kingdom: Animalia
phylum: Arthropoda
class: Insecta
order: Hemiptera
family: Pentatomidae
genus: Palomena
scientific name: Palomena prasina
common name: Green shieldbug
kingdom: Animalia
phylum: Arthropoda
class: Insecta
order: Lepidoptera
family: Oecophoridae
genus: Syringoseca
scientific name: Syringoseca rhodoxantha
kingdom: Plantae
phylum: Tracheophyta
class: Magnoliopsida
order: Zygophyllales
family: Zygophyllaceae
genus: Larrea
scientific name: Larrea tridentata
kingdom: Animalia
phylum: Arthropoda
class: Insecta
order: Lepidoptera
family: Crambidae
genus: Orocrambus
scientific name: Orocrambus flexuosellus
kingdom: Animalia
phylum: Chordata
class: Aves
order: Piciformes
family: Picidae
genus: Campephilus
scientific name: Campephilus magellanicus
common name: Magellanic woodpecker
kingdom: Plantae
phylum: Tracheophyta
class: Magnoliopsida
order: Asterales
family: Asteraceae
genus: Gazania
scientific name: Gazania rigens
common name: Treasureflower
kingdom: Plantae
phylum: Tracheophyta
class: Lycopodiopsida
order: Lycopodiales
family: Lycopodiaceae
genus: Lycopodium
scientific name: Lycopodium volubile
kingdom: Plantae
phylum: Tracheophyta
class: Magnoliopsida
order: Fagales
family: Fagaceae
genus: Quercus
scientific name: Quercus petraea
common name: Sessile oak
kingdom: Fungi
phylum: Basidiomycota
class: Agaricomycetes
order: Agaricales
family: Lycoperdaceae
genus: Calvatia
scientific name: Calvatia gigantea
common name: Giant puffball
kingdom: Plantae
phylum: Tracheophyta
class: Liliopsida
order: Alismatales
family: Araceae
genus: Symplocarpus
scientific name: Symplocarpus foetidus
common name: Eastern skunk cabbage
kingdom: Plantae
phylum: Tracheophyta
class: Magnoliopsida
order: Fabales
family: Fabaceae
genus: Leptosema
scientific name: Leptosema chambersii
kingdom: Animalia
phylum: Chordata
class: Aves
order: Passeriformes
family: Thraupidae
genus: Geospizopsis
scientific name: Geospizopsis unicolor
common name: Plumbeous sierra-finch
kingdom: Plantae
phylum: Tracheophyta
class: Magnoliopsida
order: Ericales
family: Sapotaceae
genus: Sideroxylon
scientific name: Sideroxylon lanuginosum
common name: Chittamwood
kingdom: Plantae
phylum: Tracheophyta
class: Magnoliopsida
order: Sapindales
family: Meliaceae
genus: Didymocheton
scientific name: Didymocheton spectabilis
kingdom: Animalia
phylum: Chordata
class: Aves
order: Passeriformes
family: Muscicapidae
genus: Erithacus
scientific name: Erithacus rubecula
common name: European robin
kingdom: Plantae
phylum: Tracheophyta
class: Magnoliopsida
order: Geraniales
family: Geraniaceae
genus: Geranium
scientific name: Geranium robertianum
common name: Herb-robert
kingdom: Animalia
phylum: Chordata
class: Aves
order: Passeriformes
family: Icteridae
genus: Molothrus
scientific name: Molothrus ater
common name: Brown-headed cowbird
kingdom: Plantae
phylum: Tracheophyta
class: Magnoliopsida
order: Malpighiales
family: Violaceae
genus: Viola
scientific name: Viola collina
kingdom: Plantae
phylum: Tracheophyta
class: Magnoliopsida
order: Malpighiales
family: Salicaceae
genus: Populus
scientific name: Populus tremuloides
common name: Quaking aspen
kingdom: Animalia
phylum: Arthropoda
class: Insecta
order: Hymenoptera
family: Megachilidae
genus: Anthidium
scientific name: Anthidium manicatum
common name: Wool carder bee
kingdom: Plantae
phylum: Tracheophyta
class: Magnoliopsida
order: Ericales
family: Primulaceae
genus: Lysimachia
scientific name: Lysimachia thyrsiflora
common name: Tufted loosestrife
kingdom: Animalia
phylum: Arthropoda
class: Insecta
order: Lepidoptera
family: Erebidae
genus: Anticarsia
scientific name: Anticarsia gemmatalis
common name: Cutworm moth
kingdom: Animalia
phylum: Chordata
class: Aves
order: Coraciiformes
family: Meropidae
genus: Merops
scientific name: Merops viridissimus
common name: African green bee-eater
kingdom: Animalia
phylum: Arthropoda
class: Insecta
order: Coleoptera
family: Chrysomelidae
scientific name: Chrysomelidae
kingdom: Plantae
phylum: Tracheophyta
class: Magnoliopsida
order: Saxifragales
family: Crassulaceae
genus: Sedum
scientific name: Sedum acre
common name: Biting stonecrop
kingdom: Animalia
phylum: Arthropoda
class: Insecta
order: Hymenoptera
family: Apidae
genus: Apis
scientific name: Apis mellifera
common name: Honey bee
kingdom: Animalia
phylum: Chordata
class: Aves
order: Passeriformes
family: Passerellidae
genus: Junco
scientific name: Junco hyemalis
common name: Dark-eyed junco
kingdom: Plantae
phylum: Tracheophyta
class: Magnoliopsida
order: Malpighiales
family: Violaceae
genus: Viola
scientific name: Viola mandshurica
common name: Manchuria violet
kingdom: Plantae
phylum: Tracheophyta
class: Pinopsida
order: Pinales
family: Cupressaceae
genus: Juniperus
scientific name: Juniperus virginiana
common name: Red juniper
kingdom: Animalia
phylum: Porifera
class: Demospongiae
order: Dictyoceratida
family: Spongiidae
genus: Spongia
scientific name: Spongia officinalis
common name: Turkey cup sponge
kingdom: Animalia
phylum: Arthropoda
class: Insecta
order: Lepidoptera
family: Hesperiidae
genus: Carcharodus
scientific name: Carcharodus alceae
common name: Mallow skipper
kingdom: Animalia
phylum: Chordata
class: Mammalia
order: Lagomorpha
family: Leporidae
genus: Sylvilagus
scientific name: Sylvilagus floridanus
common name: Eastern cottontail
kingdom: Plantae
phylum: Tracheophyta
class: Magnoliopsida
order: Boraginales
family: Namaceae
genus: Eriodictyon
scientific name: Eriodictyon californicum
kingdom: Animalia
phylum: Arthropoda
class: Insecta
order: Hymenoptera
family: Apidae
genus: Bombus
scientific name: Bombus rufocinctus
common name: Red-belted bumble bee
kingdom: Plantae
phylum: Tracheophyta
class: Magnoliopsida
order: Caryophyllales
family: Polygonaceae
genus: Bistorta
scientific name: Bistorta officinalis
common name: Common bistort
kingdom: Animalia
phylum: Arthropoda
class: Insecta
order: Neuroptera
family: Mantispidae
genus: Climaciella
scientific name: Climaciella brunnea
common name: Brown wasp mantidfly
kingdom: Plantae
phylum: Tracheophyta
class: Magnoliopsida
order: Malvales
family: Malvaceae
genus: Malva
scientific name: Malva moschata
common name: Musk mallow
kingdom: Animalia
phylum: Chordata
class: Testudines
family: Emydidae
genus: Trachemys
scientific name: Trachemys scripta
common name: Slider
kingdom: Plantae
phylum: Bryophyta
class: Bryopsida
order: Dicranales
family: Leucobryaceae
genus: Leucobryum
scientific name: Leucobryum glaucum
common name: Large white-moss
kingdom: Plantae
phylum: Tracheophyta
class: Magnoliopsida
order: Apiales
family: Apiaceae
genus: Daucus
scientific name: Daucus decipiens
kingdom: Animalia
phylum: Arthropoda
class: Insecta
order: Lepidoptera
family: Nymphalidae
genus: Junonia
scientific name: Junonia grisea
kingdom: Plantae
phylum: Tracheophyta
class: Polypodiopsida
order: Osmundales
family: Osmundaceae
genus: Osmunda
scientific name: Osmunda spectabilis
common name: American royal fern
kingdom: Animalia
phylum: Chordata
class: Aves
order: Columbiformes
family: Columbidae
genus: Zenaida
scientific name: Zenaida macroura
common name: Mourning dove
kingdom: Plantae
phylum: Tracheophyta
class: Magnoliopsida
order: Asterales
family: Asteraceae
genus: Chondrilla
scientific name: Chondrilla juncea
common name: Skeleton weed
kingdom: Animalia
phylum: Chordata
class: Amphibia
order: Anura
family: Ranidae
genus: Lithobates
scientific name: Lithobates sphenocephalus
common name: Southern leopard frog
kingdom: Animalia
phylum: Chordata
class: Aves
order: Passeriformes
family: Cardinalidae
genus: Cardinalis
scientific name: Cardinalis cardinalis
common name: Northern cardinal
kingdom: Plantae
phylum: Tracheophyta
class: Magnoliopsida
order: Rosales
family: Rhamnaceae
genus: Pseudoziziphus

---

** Aim of the task **
Repeat the lines starting at the one that contains "scientific name: Zenaida macroura" and ending at the last line of the rows above, keeping both ends.

** Response to the exercise **
scientific name: Zenaida macroura
common name: Mourning dove
kingdom: Plantae
phylum: Tracheophyta
class: Magnoliopsida
order: Asterales
family: Asteraceae
genus: Chondrilla
scientific name: Chondrilla juncea
common name: Skeleton weed
kingdom: Animalia
phylum: Chordata
class: Amphibia
order: Anura
family: Ranidae
genus: Lithobates
scientific name: Lithobates sphenocephalus
common name: Southern leopard frog
kingdom: Animalia
phylum: Chordata
class: Aves
order: Passeriformes
family: Cardinalidae
genus: Cardinalis
scientific name: Cardinalis cardinalis
common name: Northern cardinal
kingdom: Plantae
phylum: Tracheophyta
class: Magnoliopsida
order: Rosales
family: Rhamnaceae
genus: Pseudoziziphus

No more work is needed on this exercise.